» **Given records**:
>>

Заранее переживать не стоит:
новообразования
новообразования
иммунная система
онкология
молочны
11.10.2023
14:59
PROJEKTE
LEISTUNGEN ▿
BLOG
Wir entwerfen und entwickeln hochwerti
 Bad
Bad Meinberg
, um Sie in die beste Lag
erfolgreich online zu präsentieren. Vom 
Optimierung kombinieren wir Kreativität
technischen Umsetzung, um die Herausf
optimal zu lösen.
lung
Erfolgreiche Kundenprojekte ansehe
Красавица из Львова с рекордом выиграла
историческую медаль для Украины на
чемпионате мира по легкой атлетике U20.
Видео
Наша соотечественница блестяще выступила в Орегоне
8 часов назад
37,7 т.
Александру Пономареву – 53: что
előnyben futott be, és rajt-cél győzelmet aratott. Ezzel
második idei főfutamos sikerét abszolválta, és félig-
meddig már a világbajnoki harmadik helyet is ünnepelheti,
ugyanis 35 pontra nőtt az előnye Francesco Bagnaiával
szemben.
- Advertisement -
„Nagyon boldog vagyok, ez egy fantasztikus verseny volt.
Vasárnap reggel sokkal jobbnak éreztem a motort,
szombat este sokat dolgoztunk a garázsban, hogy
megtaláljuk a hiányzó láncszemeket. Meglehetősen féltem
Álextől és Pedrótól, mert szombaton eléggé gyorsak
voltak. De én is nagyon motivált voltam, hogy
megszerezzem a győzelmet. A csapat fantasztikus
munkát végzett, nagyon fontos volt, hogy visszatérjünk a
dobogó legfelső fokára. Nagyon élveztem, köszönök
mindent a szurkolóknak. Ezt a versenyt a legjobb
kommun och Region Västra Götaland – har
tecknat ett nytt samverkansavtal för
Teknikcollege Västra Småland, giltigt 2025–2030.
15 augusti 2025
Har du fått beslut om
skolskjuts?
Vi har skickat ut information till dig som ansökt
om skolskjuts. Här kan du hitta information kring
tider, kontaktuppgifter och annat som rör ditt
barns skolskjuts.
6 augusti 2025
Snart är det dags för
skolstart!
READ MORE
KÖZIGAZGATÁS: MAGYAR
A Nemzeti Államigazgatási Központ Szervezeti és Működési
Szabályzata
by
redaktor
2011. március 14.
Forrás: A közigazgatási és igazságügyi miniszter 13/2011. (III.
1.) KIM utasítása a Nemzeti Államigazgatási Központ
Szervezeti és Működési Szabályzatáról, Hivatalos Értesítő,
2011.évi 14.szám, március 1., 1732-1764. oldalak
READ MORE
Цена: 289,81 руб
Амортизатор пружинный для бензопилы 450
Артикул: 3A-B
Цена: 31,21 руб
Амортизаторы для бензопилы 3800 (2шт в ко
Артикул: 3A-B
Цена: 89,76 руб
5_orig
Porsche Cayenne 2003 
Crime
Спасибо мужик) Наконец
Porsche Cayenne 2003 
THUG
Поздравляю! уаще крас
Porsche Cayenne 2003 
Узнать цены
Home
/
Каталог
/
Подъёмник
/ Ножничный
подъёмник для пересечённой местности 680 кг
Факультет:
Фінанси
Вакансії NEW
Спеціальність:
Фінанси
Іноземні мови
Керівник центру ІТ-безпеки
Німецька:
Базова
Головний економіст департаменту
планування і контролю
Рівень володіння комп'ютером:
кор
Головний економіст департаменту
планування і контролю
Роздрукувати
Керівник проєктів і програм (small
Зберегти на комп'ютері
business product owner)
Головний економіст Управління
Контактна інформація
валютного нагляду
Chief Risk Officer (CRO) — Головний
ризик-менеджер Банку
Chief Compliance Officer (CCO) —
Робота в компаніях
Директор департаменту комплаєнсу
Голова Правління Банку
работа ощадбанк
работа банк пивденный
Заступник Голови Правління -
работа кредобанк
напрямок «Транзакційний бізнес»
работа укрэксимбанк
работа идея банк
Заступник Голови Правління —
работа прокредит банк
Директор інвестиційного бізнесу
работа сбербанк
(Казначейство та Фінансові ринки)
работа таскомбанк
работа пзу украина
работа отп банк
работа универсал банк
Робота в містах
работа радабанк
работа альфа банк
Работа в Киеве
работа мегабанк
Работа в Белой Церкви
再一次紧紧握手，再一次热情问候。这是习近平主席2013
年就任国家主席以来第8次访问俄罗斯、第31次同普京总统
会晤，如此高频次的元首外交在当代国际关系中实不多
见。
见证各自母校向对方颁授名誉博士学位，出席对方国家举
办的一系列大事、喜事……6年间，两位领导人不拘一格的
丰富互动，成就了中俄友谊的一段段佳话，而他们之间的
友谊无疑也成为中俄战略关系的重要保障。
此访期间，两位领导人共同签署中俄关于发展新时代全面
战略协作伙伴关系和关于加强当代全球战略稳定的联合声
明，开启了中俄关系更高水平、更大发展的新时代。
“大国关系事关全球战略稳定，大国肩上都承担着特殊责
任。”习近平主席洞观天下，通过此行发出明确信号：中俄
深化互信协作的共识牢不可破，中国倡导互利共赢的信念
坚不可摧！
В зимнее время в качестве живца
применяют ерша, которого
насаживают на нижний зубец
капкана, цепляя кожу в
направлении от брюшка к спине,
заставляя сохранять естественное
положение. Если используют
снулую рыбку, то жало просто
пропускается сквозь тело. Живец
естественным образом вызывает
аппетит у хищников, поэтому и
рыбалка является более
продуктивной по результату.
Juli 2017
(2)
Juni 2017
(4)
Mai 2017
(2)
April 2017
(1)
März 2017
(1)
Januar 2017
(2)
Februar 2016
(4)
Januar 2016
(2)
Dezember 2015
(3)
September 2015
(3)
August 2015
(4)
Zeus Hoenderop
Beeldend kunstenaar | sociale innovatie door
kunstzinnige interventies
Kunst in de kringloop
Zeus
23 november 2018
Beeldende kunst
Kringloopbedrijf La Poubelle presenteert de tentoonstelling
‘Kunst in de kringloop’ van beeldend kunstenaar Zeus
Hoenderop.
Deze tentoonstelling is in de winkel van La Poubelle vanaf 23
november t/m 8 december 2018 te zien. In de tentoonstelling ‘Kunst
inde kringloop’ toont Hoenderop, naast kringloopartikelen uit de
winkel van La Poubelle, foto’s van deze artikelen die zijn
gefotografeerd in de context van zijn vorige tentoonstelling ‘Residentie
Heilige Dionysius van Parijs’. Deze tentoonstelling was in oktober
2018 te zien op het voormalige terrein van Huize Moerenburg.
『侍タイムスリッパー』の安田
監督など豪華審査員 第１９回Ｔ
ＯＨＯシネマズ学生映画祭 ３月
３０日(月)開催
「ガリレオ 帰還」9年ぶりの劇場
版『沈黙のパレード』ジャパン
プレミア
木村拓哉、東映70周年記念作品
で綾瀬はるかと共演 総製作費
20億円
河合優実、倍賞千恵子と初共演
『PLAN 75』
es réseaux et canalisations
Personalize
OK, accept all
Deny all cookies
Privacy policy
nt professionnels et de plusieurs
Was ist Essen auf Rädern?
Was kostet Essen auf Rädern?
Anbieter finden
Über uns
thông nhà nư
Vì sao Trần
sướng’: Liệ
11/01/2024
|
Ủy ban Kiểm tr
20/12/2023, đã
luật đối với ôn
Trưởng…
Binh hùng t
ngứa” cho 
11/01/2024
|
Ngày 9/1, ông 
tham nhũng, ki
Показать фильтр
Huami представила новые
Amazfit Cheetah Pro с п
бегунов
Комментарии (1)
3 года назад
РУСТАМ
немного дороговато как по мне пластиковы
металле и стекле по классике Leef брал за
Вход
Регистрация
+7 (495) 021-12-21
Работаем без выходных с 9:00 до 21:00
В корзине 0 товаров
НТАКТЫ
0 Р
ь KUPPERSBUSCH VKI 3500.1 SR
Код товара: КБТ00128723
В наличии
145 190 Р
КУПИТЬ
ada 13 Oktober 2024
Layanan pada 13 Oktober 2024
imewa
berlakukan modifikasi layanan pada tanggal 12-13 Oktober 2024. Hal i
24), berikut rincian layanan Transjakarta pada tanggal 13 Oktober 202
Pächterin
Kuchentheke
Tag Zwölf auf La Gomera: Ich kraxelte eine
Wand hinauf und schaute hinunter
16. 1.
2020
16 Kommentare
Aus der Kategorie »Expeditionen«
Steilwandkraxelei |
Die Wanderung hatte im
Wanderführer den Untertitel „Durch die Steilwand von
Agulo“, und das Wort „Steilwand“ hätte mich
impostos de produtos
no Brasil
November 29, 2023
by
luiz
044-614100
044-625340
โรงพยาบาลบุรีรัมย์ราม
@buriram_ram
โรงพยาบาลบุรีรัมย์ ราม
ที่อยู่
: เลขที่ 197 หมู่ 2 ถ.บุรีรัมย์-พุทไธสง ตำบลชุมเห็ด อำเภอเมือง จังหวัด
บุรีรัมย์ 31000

<<

From the entries above, extract only the lines running from the one containing "Керівник центру ІТ-безпеки" through the one containing "насаживают на нижний зубец", inclusive.

Керівник центру ІТ-безпеки
Німецька:
Базова
Головний економіст департаменту
планування і контролю
Рівень володіння комп'ютером:
кор
Головний економіст департаменту
планування і контролю
Роздрукувати
Керівник проєктів і програм (small
Зберегти на комп'ютері
business product owner)
Головний економіст Управління
Контактна інформація
валютного нагляду
Chief Risk Officer (CRO) — Головний
ризик-менеджер Банку
Chief Compliance Officer (CCO) —
Робота в компаніях
Директор департаменту комплаєнсу
Голова Правління Банку
работа ощадбанк
работа банк пивденный
Заступник Голови Правління -
работа кредобанк
напрямок «Транзакційний бізнес»
работа укрэксимбанк
работа идея банк
Заступник Голови Правління —
работа прокредит банк
Директор інвестиційного бізнесу
работа сбербанк
(Казначейство та Фінансові ринки)
работа таскомбанк
работа пзу украина
работа отп банк
работа универсал банк
Робота в містах
работа радабанк
работа альфа банк
Работа в Киеве
работа мегабанк
Работа в Белой Церкви
再一次紧紧握手，再一次热情问候。这是习近平主席2013
年就任国家主席以来第8次访问俄罗斯、第31次同普京总统
会晤，如此高频次的元首外交在当代国际关系中实不多
见。
见证各自母校向对方颁授名誉博士学位，出席对方国家举
办的一系列大事、喜事……6年间，两位领导人不拘一格的
丰富互动，成就了中俄友谊的一段段佳话，而他们之间的
友谊无疑也成为中俄战略关系的重要保障。
此访期间，两位领导人共同签署中俄关于发展新时代全面
战略协作伙伴关系和关于加强当代全球战略稳定的联合声
明，开启了中俄关系更高水平、更大发展的新时代。
“大国关系事关全球战略稳定，大国肩上都承担着特殊责
任。”习近平主席洞观天下，通过此行发出明确信号：中俄
深化互信协作的共识牢不可破，中国倡导互利共赢的信念
坚不可摧！
В зимнее время в качестве живца
применяют ерша, которого
насаживают на нижний зубец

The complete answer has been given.